Miguel Maura (Así cayó Alfonso XIII) describe al líder socialista en los siguientes términos:
"Conocí yo a Besteiro el año 1914, en el ayuntamiento de Madrid. Tenía entonces Julián Besteiro todos los ardores de un luchador infatigable y apasionado y de esos ardores se resentía el trato con quienes no eran afines a sus ideas. Este carácter un tanto oscuro y desabrido le hacía pasar por hombre intransigente y sectario, cuando en realidad pocos luchadores de su temple fueron más asequibles a la razón y más amantes de la justicia. Como en nuestras comunes tareas municipales había de tratarle con cierta intimidad, pronto cedió el tono suyo en sus conversaciones conmigo, Y pronto aprendí yo a estimarle y hasta quererle sincera y lealmente.

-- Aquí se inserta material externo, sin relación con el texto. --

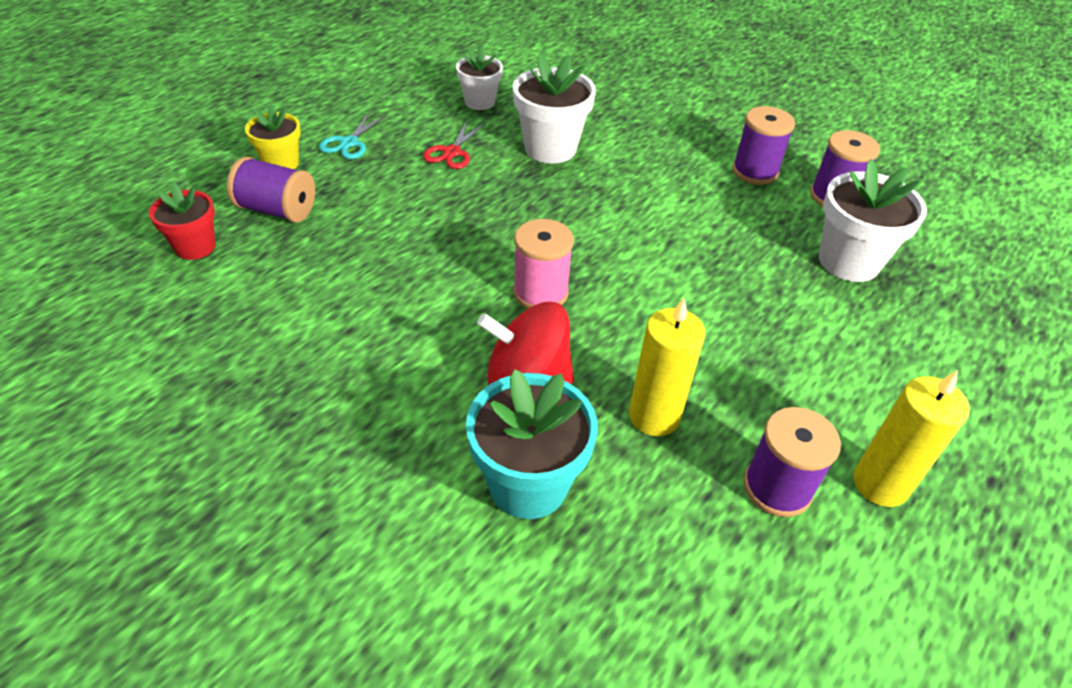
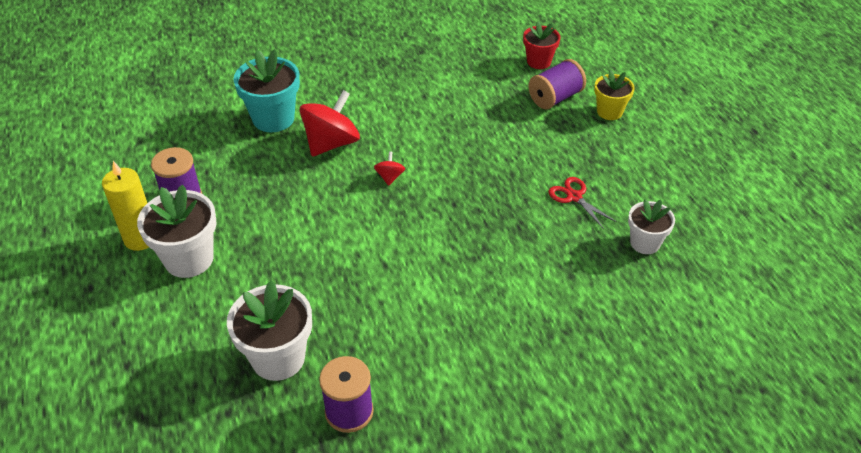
camera: 125 degrees right, 0 degrees up
(349, 143) = (619, 149): turquoise scissors -> none
(540, 293) = (390, 177): pink spool -> red spinning top
(550, 148) = (545, 255): white flower pot -> white flower pot (189, 259)
(654, 416) = (264, 178): yellow candle -> none
(755, 171) = (422, 377): purple spool -> none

'Vino la huelga revolucionaria del 17 y su fracaso. Fue Besteiro con sus compañeros de aventuras al penal y le perdí de vista, hasta que el Gobierno Nacional de aquel mismo año, presidido por mi padre, les amnistió y vinieron a ocupar sus escaños en el Congreso, donde reanudé mis relaciones de amistad y trato con él. Salió de esa dura prueba fortalecido en sus ideales obreristas, más calmado en su carácter y sobre todo más humanizado en sus juicios sobre la burguesía. Éste fue su caballo de batalla durante los años heroicos de sus luchas. No se resignaba a considerar a un burgués como a un hermano. Para él, era siempre un enemigo hasta prueba en contrario, mas como la prueba que exigía era desproporcionado con los medios usuales de trato diario y eran contadas las personas a quienes abría él su corazón, podían contarse con los dedos de la mano las personas de esta clase social a las que Besteiro estimaba y con los que se prestase a alternar y convivir. Al limarse esta faceta de su carácter, quedó libre su natural bondadoso y hasta ejemplar y ganó tanto más su trato y su prestigio entre la burguesía, sin desmerecer en nada el que gozaba entre sus camaradas.
'Desde entonces, en todas las ocasiones y en circunstancias las más variadas he visto a Besteiro siempre ponderado, sereno, justo, español cien por cien, generoso y dispuesto al sacrificio de su tranquilidad y de su persona en aras del bien común. Seguí siempre con el interés que inspira la amistad sus andanzas entre sus compañeros y sus luchas dentro del partido. Sin entrar en las interioridades de ellas, que me eran forzosamente desconocidas, de antemano consideraba que la posición que Besteiro mantenía era la cierta y la justa. En efecto, tarde o temprano, venían los hechos a darle la razón, con lo que su prestigio aumentaba entre los suyos y su figura se agigantaba entre sus adversarios.
‘En la época de mi relato. Besteiro ya encanecido y con esa figura de lord inglés que le caracterizaba, presidía las Cortes Constituyentes con una autoridad que todos le reconocían. Los escasos monárquicos y los derechistas más numerosos y aún más intransigentes, pronto se dieron cuenta de las garantías que para ellos representaba la presencia de Besteiro en la presidencia y lo respetaron como él se merecía. Fue el presidente de todos y ni mayorías ni minorías tuvieron en ningún momento que apelar al voto de censura, tan generalizado en las Cortes de la monarquía contra los presidentes de todos los matices políticos".
"Presidente de todos", diría Miguel Maura de Besteiro. Pese a que en aquellas épocas se erigieron muros y barricadas por todos los lugares de la geografía española, este calificativo, procedente de un rival político adquiere todo el significado en los tiempos que corren.